Items from a data source:

-=-=-

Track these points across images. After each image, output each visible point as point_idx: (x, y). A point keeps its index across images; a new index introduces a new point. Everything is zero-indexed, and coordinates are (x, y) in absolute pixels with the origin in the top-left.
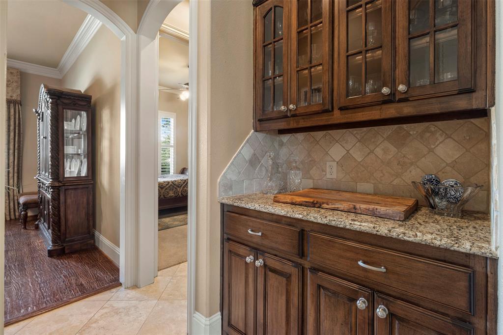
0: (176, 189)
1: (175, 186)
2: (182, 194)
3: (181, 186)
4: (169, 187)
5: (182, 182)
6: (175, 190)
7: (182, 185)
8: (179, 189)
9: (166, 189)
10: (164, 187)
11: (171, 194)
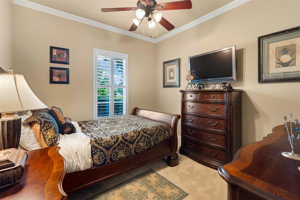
0: (128, 146)
1: (126, 143)
2: (135, 152)
3: (134, 142)
4: (118, 145)
5: (135, 135)
6: (126, 148)
7: (135, 140)
8: (131, 146)
9: (115, 149)
10: (112, 146)
11: (122, 154)
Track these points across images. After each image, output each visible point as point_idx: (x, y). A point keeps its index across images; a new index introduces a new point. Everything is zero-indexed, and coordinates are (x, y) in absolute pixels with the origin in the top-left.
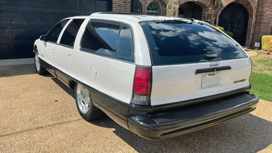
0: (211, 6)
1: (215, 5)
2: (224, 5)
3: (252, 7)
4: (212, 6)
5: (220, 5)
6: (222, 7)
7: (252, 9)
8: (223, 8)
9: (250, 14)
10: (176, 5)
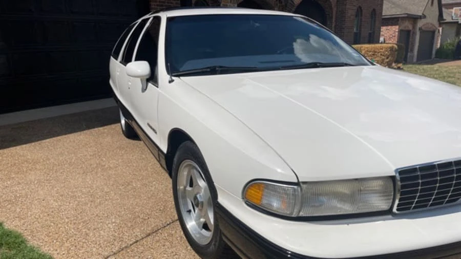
0: (277, 5)
1: (283, 4)
2: (296, 3)
3: (331, 5)
4: (279, 4)
5: (290, 3)
6: (294, 6)
7: (331, 8)
8: (295, 8)
9: (329, 15)
10: (233, 3)
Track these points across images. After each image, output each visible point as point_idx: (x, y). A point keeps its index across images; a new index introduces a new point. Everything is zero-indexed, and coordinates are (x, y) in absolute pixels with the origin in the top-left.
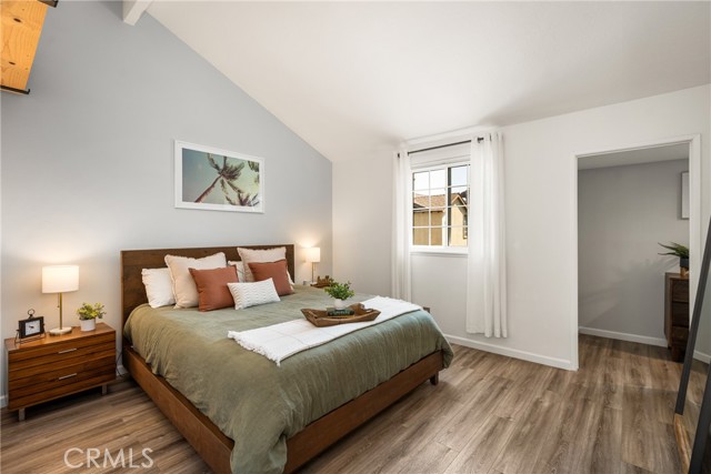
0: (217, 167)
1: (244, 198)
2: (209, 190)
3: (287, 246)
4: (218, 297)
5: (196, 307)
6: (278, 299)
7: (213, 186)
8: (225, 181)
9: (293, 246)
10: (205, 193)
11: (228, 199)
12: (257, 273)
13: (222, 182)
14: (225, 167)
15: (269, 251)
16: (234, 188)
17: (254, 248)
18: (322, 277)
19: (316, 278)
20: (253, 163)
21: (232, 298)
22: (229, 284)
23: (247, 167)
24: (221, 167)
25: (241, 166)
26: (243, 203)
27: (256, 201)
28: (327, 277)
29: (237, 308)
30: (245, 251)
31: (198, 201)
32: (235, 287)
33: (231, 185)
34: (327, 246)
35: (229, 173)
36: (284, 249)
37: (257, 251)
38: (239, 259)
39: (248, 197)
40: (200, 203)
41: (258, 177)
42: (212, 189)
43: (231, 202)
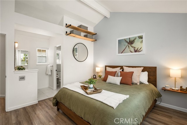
0: (127, 42)
1: (136, 50)
2: (125, 49)
7: (126, 48)
8: (130, 45)
10: (124, 50)
11: (130, 51)
13: (129, 46)
14: (130, 41)
16: (133, 47)
20: (140, 36)
23: (138, 38)
24: (128, 41)
25: (135, 39)
26: (136, 51)
29: (106, 82)
33: (131, 46)
35: (131, 42)
37: (130, 68)
39: (138, 49)
40: (122, 54)
41: (142, 41)
42: (126, 49)
43: (131, 52)
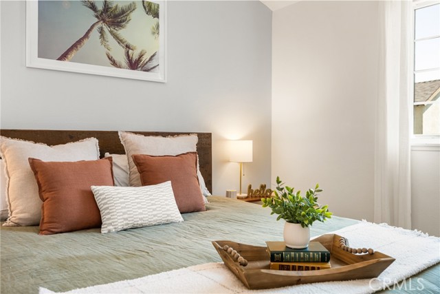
0: (93, 7)
1: (135, 57)
2: (80, 42)
3: (200, 135)
4: (74, 209)
5: (35, 225)
6: (178, 217)
7: (86, 35)
8: (106, 29)
9: (210, 135)
10: (75, 46)
11: (110, 59)
12: (147, 172)
13: (101, 31)
14: (106, 8)
15: (169, 139)
16: (120, 41)
17: (147, 134)
18: (256, 187)
19: (246, 188)
20: (150, 4)
21: (99, 211)
22: (94, 188)
25: (131, 8)
26: (134, 65)
27: (153, 63)
28: (263, 187)
29: (104, 230)
30: (131, 137)
31: (63, 57)
32: (104, 193)
33: (116, 37)
34: (263, 140)
35: (112, 17)
36: (195, 139)
38: (120, 150)
39: (141, 56)
40: (66, 65)
41: (158, 27)
42: (86, 41)
43: (114, 63)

-=-=-

PROBLEM:
Copy out every line of the records above word for word, omitting the picture lines.

FINISHED EXERCISE:
Track these points across images. After each image, output each visible point as point_idx: (x, y). A point keeps its index across images; a new index introduces a new point. Everything is zero-indexed, and coordinates are (x, y) in absolute pixels with the origin in the top-left.
0: (176, 189)
1: (175, 186)
2: (182, 194)
3: (181, 186)
4: (169, 187)
5: (182, 182)
6: (175, 190)
7: (182, 185)
8: (179, 189)
9: (166, 189)
10: (164, 187)
11: (171, 194)
0: (128, 146)
1: (126, 143)
2: (135, 152)
3: (134, 142)
4: (118, 145)
5: (135, 135)
6: (126, 148)
7: (135, 140)
8: (131, 146)
9: (115, 149)
10: (112, 146)
11: (122, 154)
Track these points across images. After each image, output each visible point as point_idx: (x, y). A point keeps its index across images; a new index introduces a new point. Everything is zero-indexed, and coordinates are (x, y) in absolute pixels with the origin in the top-left.
0: (211, 6)
1: (215, 5)
2: (224, 5)
3: (252, 7)
4: (212, 6)
5: (220, 5)
6: (222, 7)
7: (252, 9)
8: (223, 8)
9: (250, 14)
10: (176, 5)
0: (277, 5)
1: (283, 4)
2: (296, 3)
3: (331, 5)
4: (279, 4)
5: (290, 3)
6: (294, 6)
7: (331, 8)
8: (295, 8)
9: (329, 15)
10: (233, 3)
Track these points across images. After each image, output each visible point as point_idx: (x, y). A point keeps its index across images; a new index introduces a new point. Everything is zero-indexed, and coordinates are (x, y) in absolute pixels with the origin in the top-left.
0: (217, 167)
1: (244, 198)
2: (209, 190)
3: (287, 246)
4: (218, 297)
5: (196, 307)
6: (278, 299)
7: (213, 186)
8: (225, 181)
9: (293, 246)
10: (205, 193)
11: (228, 199)
12: (257, 273)
13: (222, 182)
14: (225, 167)
15: (269, 251)
16: (234, 188)
17: (254, 248)
18: (322, 277)
19: (316, 278)
20: (253, 163)
21: (232, 298)
22: (229, 284)
23: (247, 167)
24: (221, 167)
25: (241, 166)
26: (243, 203)
27: (256, 201)
28: (327, 277)
29: (237, 308)
30: (245, 251)
31: (198, 201)
32: (235, 287)
33: (231, 185)
34: (327, 246)
35: (229, 173)
36: (284, 249)
37: (257, 251)
38: (239, 259)
39: (248, 197)
40: (200, 203)
41: (258, 177)
42: (212, 189)
43: (231, 202)
0: (127, 42)
1: (136, 50)
2: (125, 49)
7: (126, 48)
8: (130, 45)
10: (124, 50)
11: (130, 51)
13: (129, 46)
14: (130, 41)
16: (133, 47)
20: (140, 36)
23: (138, 38)
24: (128, 41)
25: (135, 39)
26: (136, 51)
29: (106, 82)
33: (131, 46)
35: (131, 42)
37: (130, 68)
39: (138, 49)
40: (122, 54)
41: (142, 41)
42: (126, 49)
43: (131, 52)
0: (93, 7)
1: (135, 57)
2: (80, 42)
3: (200, 135)
4: (74, 209)
5: (35, 225)
6: (178, 217)
7: (86, 35)
8: (106, 29)
9: (210, 135)
10: (75, 46)
11: (110, 59)
12: (147, 172)
13: (101, 31)
14: (106, 8)
15: (169, 139)
16: (120, 41)
17: (147, 134)
18: (256, 187)
19: (246, 188)
20: (150, 4)
21: (99, 211)
22: (94, 188)
25: (131, 8)
26: (134, 65)
27: (153, 63)
28: (263, 187)
29: (104, 230)
30: (131, 137)
31: (63, 57)
32: (104, 193)
33: (116, 37)
34: (263, 140)
35: (112, 17)
36: (195, 139)
38: (120, 150)
39: (141, 56)
40: (66, 65)
41: (158, 27)
42: (86, 41)
43: (114, 63)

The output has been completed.